> **TASK BRIEF**: Search the records below for the word "エアウィーヴ". Pull out each line that has it.

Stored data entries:
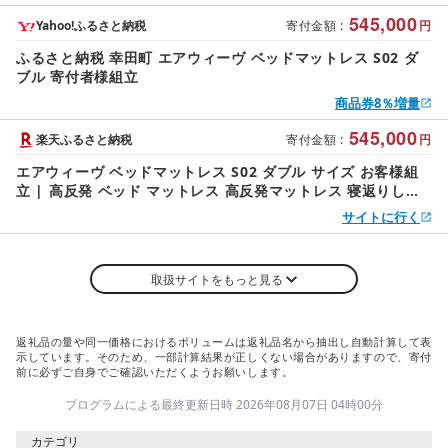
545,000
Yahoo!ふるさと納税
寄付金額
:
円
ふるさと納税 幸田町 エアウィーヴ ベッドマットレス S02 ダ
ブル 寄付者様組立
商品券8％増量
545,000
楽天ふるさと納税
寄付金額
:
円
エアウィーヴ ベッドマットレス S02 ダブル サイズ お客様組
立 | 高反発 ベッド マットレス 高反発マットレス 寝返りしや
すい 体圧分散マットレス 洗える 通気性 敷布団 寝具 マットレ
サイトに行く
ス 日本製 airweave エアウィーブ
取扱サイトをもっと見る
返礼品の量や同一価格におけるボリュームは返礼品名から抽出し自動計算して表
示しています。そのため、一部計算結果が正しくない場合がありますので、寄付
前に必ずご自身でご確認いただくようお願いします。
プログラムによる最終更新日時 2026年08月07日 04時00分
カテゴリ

...

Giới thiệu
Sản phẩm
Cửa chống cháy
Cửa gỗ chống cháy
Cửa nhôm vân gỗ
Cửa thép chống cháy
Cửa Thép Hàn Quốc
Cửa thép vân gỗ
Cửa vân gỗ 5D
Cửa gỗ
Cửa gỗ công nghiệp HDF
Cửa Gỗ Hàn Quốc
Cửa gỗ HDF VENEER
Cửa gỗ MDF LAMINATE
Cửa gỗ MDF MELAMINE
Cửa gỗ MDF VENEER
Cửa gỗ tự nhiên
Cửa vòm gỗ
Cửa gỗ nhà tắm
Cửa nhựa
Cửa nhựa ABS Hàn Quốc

> **ANSWER SECTION**:
ふるさと納税 幸田町 エアウィーヴ ベッドマットレス S02 ダ
エアウィーヴ ベッドマットレス S02 ダブル サイズ お客様組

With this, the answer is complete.